Authors: Joe Haldeman
So I crashed. It could happen to anybody.
I was real proud of that landing at first. Even old Chaim congratulated me. We backed into the surface at less than one centimeter per second, all three shoes touching down simultaneously. We didn’t even bounce.
Chaim and I were already suited up, and all the air had been evacuated from the ship; standard operating procedure to minimize damage in case something did go wrong. But the landing had looked perfect, so we went on down to start unloading.
What passes for gravity on Biarritz comes to barely one-eightieth of a G. Drop a shoe and it takes it five seconds to find the floor.
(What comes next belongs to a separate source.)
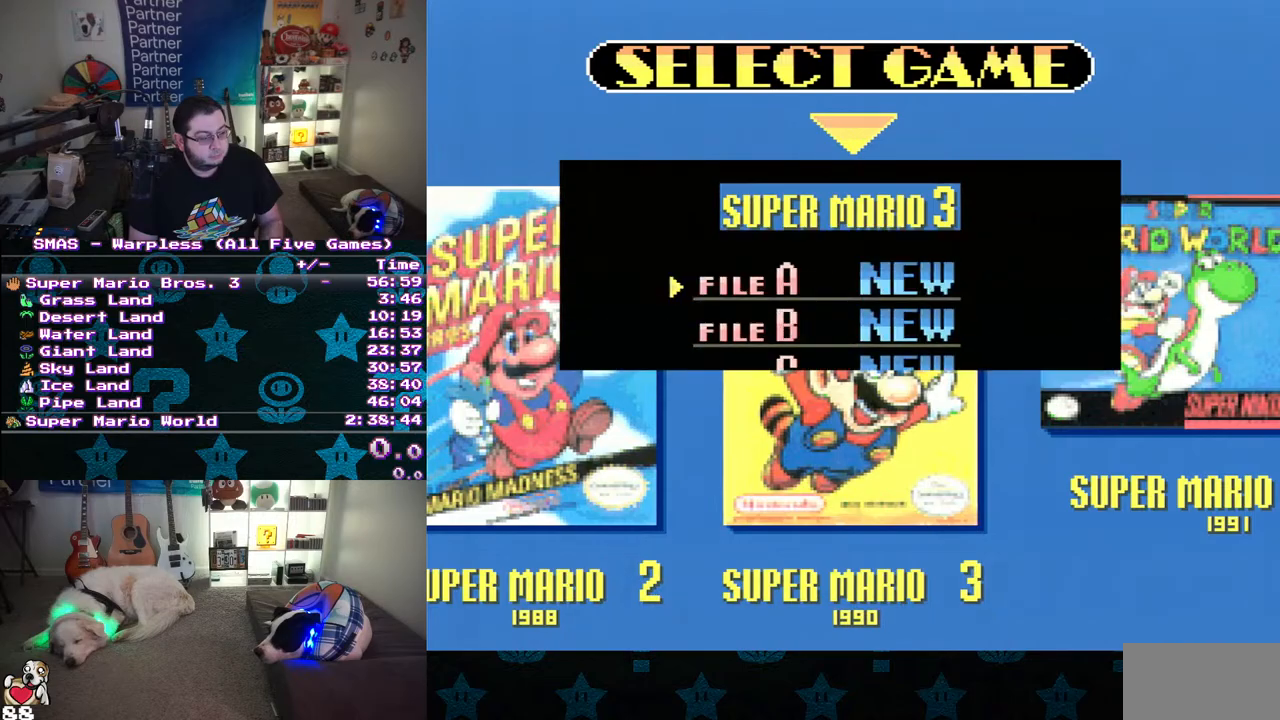
{"dt_ms": 500, "buttons": ["START"], "events": [[117, "START", "up"], [250, "START", "down"], [417, "START", "up"], [483, "START", "down"]]}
So we half-climbed, half-floated down to the hold, clumsy after two weeks of living in a logy G-and-a-half.
While I was getting the hold door open, we both heard a faint bass moan, conducted up from the ground through the landing shoes. Chaim asked whether it was the ground settling; I’d never heard it happen before, but said that was probably it. We were right.
I got the door open and looked out. Biarritz looked just like I’d expected it to: a rock, a pockmarked chunk of useless rock. The only relief from the grinding monotony of the landscape was the silver splash of congealed lead directly below us.
We seemed to be at a funny angle. I thought it was an optical illusion—if the ship hadn’t been upright on landing, it would have registered on the attitude readout. Then the bright lead splash started moving, crawling away under the ship. It took me a second to react.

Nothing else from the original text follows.